━━ Data section ━━
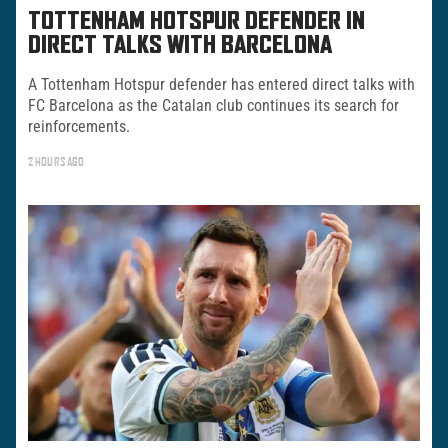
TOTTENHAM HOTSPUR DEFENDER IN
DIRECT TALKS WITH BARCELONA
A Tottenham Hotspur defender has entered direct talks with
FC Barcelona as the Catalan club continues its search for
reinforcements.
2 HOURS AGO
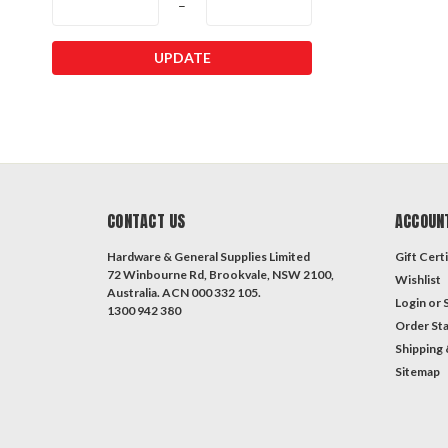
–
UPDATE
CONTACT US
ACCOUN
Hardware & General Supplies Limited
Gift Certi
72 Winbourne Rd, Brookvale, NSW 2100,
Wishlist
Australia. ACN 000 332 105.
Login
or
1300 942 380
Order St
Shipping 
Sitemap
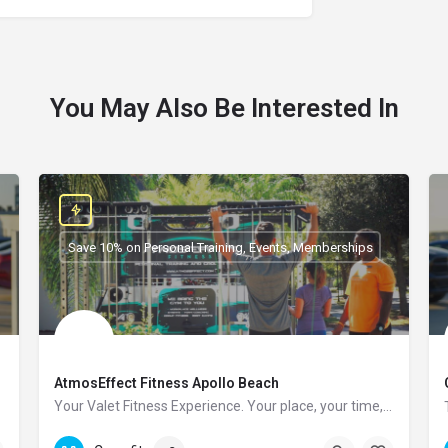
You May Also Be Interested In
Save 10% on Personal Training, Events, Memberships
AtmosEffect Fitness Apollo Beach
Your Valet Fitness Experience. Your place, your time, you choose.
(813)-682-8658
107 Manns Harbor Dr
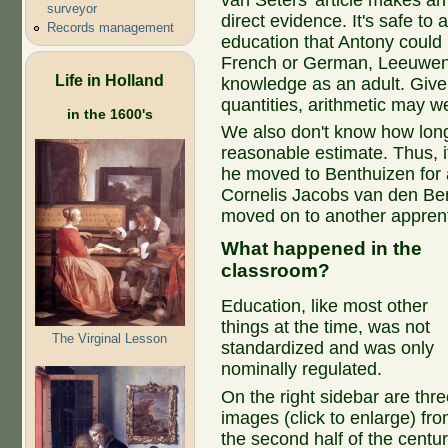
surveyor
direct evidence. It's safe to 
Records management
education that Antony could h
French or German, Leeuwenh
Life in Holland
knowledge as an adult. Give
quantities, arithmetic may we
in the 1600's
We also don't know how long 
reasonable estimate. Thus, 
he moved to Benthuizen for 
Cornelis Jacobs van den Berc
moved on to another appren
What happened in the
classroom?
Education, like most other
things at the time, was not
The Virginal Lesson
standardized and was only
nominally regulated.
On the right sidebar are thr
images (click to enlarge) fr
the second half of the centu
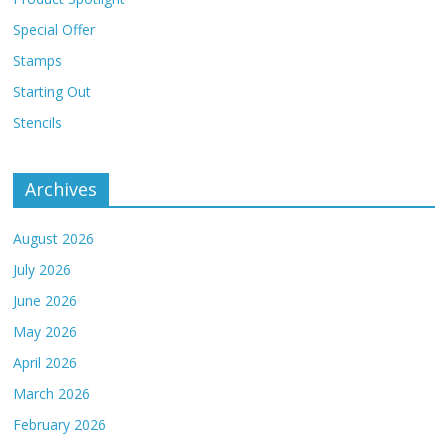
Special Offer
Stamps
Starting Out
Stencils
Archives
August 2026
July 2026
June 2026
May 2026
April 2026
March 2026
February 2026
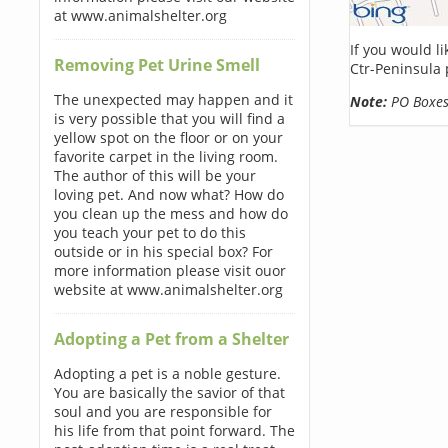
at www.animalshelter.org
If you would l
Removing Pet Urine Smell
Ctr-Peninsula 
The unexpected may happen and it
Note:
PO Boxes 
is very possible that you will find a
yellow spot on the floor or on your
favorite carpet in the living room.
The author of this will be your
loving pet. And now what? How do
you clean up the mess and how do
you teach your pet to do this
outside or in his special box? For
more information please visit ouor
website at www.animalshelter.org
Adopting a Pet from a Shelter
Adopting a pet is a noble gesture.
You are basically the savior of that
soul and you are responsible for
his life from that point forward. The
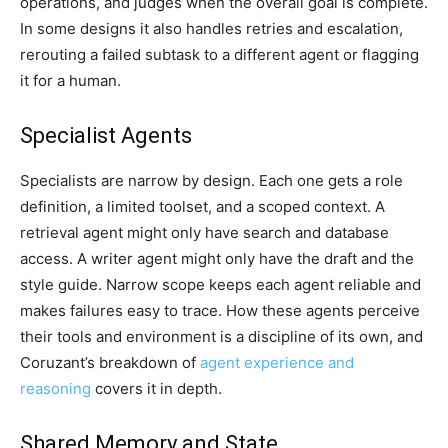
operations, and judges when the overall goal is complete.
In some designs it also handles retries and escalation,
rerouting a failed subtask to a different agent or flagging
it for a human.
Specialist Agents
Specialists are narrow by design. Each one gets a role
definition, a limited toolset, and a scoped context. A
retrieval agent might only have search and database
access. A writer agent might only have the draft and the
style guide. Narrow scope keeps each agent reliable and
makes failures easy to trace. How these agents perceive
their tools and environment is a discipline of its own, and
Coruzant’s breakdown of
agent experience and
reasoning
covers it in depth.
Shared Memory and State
━━━
━━ Data section ━━
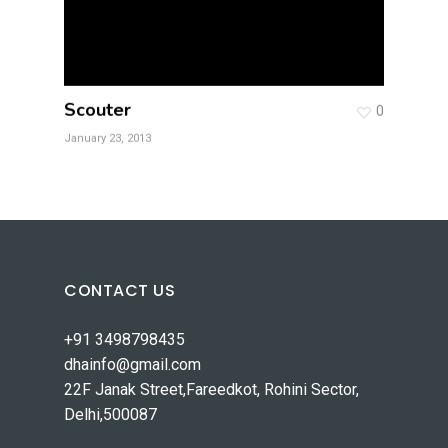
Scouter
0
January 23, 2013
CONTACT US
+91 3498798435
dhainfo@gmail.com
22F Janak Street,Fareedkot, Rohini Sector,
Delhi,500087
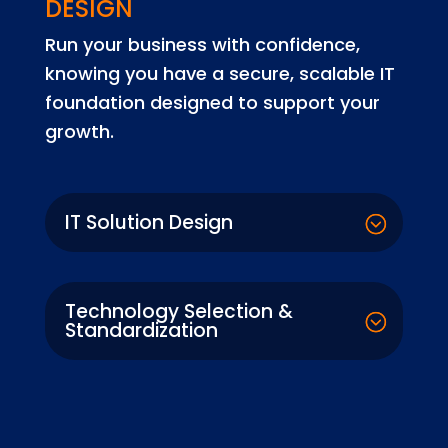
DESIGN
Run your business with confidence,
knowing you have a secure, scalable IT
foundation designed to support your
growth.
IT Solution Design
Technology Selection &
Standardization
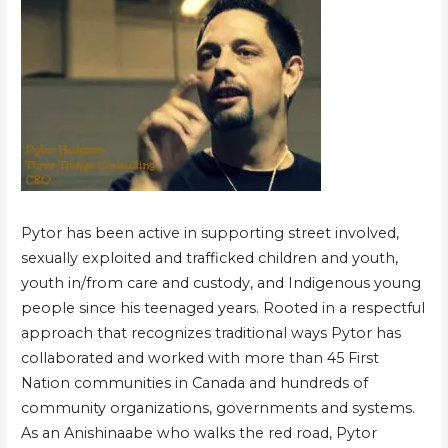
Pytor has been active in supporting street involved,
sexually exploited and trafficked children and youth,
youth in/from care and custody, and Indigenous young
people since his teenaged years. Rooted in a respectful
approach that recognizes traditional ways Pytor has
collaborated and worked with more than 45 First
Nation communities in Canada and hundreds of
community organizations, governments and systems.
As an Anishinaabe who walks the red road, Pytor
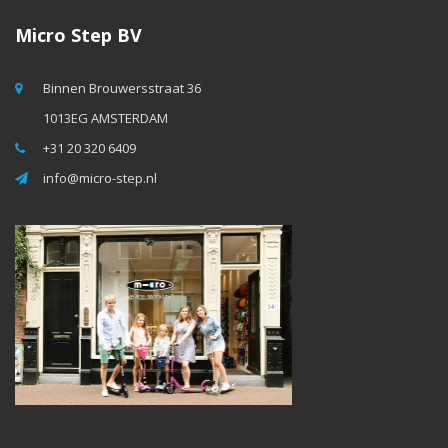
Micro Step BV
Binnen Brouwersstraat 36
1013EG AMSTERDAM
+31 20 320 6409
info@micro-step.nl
━━━
Copy out everything from "TOTTENHAM HOTSPUR DEFENDER IN" down to "February 2026", with "Stencils" swapped for "Stickers" and all else left as is. Leave the pictures out.

TOTTENHAM HOTSPUR DEFENDER IN
DIRECT TALKS WITH BARCELONA
A Tottenham Hotspur defender has entered direct talks with
FC Barcelona as the Catalan club continues its search for
reinforcements.
2 HOURS AGO
–
UPDATE
CONTACT US
ACCOUN
Hardware & General Supplies Limited
Gift Certi
72 Winbourne Rd, Brookvale, NSW 2100,
Wishlist
Australia. ACN 000 332 105.
Login
or
1300 942 380
Order St
Shipping 
Sitemap
You May Also Be Interested In
Save 10% on Personal Training, Events, Memberships
AtmosEffect Fitness Apollo Beach
Your Valet Fitness Experience. Your place, your time, you choose.
(813)-682-8658
107 Manns Harbor Dr
surveyor
direct evidence. It's safe to 
Records management
education that Antony could h
French or German, Leeuwenh
Life in Holland
knowledge as an adult. Give
quantities, arithmetic may we
in the 1600's
We also don't know how long 
reasonable estimate. Thus, 
he moved to Benthuizen for 
Cornelis Jacobs van den Berc
moved on to another appren
What happened in the
classroom?
Education, like most other
things at the time, was not
The Virginal Lesson
standardized and was only
nominally regulated.
On the right sidebar are thr
images (click to enlarge) fr
the second half of the centu
Special Offer
Stamps
Starting Out
Stickers
Archives
August 2026
July 2026
June 2026
May 2026
April 2026
March 2026
February 2026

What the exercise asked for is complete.